I knew someone who tried polyamory and [one awful outcome or another] happened. Doesn’t that show that polyamory doesn’t work?
That sucks. It’s always a shame when someone has a bad experience with love and sex; those should be sources of joy in our lives, and it’s terrible when they become sources of pain instead. Before you condemn polyamory as a whole, though, ask yourself this: how many people do you know who’ve had nasty, painful experiences with monogamous relationships? Cheating, lying, abuse, assault, or just lousy relationships? Do you take those as proof that monogamy, as a system, doesn’t work?
How do I know if polyamory would work for me?
On a certain level, that’s between you and your heart. If you need some help, though, there are a few questions you can ask yourself. Are you good at emotional communication, or at least willing to get better? Are you able to be honest with people you’re close to? Are you good at putting conscious work into relationships, or do you tend to take things for granted and let them slide? Are you comfortable with your partners having other relationships, or do you get jealous easily? Do you have a history of being able to talk through issues and resolve fights that have come up in your previous relationships? The answers to these might not tell you if polyamory is what you truly desire, but they can help you figure out whether you’d suck at it.
What are some good resources to learn more about polyamory?
Franklin Veaux has written some useful stuff on the subject, including his notorious Map of Nonmonogamy, which clarifies a number of important distinctions with practical examples. In books, Tristan Taormino’s Opening Up and Dossie Easton’s The Ethical Slut are two good, down-to-earth guides to how polyamory works in real life. There may also be a local polyamory group in your area, and this site is a decent starting point for finding them.
Speaking just for myself, polyamory has enriched my life beyond measure and I am perpetually grateful that I embraced it. Others have had other experiences with it, some better, some worse, and that’s their own business. I respect those who make monogamy work for them (Who doesn’t love cute old couples that have been doofy in love with each other for half a century?) but that’s not the path I choose to walk. For those on other paths, I hope that this article has clarified things for you. As I mentioned earlier, honest communication and improved understanding help make everything better.
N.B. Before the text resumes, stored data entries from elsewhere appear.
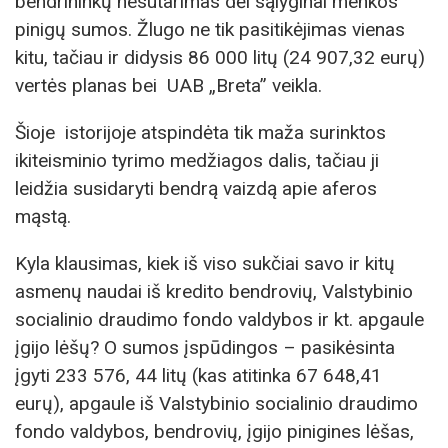
bendrininkų nesutarimas dėl sąlyginai menkos
pinigų sumos. Žlugo ne tik pasitikėjimas vienas
kitu, tačiau ir didysis 86 000 litų (24 907,32 eurų)
vertės planas bei UAB „Breta” veikla.
Šioje istorijoje atspindėta tik maža surinktos
ikiteisminio tyrimo medžiagos dalis, tačiau ji
leidžia susidaryti bendrą vaizdą apie aferos
mąstą.
Kyla klausimas, kiek iš viso sukčiai savo ir kitų
asmenų naudai iš kredito bendrovių, Valstybinio
socialinio draudimo fondo valdybos ir kt. apgaule
įgijo lėšų? O sumos įspūdingos – pasikėsinta
įgyti 233 576, 44 litų (kas atitinka 67 648,41
eurų), apgaule iš Valstybinio socialinio draudimo
fondo valdybos, bendrovių, įgijo pinigines lėšas,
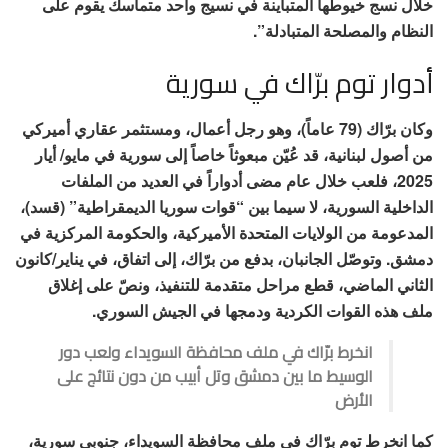
خلال نسج خيوطها المتباينة في نسيج واحد متماسك يقوم على
النظام والمصلحة المتبادلة”.
أدوار توم برّاك في سورية
وكان برّاك (79 عاماً)، وهو رجل أعمال، ومستثمر عقاري أميركي
من أصول لبنانية، قد عُيّن مبعوثاً خاصاً إلى سورية في مايو/ أيار
2025، فلعب خلال عام مضى أدواراً في العديد من الملفات
الداخلية السورية، لا سيما بين “قوات سوريا الديمقراطية” (قسد)،
المدعومة من الولايات المتحدة الأميركية، والحكومة المركزية في
دمشق. وتوصّل الجانبان، بدفع من برّاك، إلى اتفاق، في يناير/كانون
الثاني الماضي، قطع مراحل متقدمة للتنفيذ، ونصّ على إغلاق
ملف هذه القوات الكردية ودمجها في الجيش السوري.
انخرط برّاك في ملف محافظة السويداء ولعب دور
الوسيط ما بين دمشق وتل أبيب من دون نتائج على
الأرض
كما انخرط توم برّاك في ملف محافظة السويداء، جنوبي سورية،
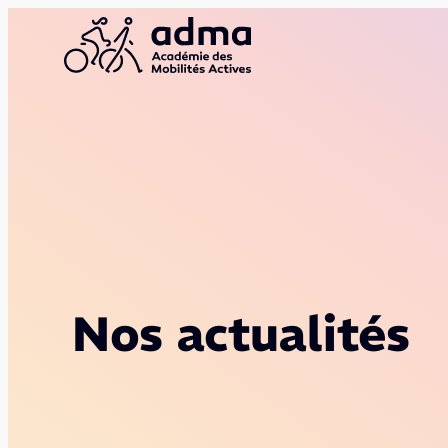
Aller
au
contenu
Nos actualités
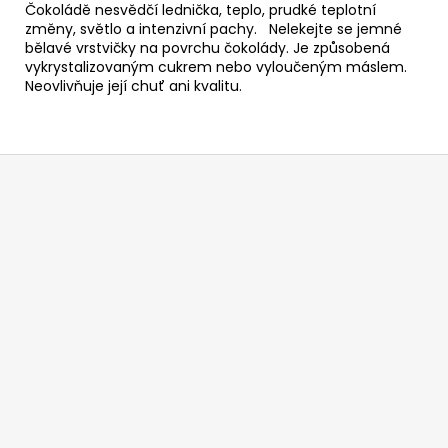
Čokoládě nesvědčí lednička, teplo, prudké teplotní
změny, světlo a intenzivní pachy. Nelekejte se jemné
bělavé vrstvičky na povrchu čokolády. Je způsobená
vykrystalizovaným cukrem nebo vyloučeným máslem.
Neovlivňuje její chuť ani kvalitu.
Z
á
p
a
t
í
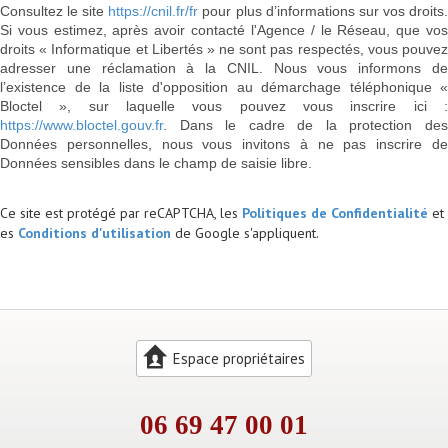
Consultez le site
https://cnil.fr/fr
pour plus d’informations sur vos droits
Si vous estimez, après avoir contacté l'Agence / le Réseau, que vos
droits « Informatique et Libertés » ne sont pas respectés, vous pouvez
adresser une réclamation à la CNIL. Nous vous informons de
l’existence de la liste d'opposition au démarchage téléphonique «
Bloctel », sur laquelle vous pouvez vous inscrire ici :
https://www.bloctel.gouv.fr
. Dans le cadre de la protection des
Données personnelles, nous vous invitons à ne pas inscrire de
Données sensibles dans le champ de saisie libre.
Ce site est protégé par reCAPTCHA, les
Politiques de Confidentialité
et
es
Conditions d'utilisation
de Google s'appliquent.
Espace propriétaires
06 69 47 00 01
Thanks so much for posting this! I’ve recently had the opportunity to learn more about polyamory and polyamorous families and it’s great to be reading more and more about it. A love that is open, honest, and consensual is the truest of all forms, regardless in what package it comes in.
Fabulous article. A common-sense approach to understanding polyamory. It just makes so much sense to me, and although I’m in a monogamous relationship, I really understand and value the concepts in polyamory.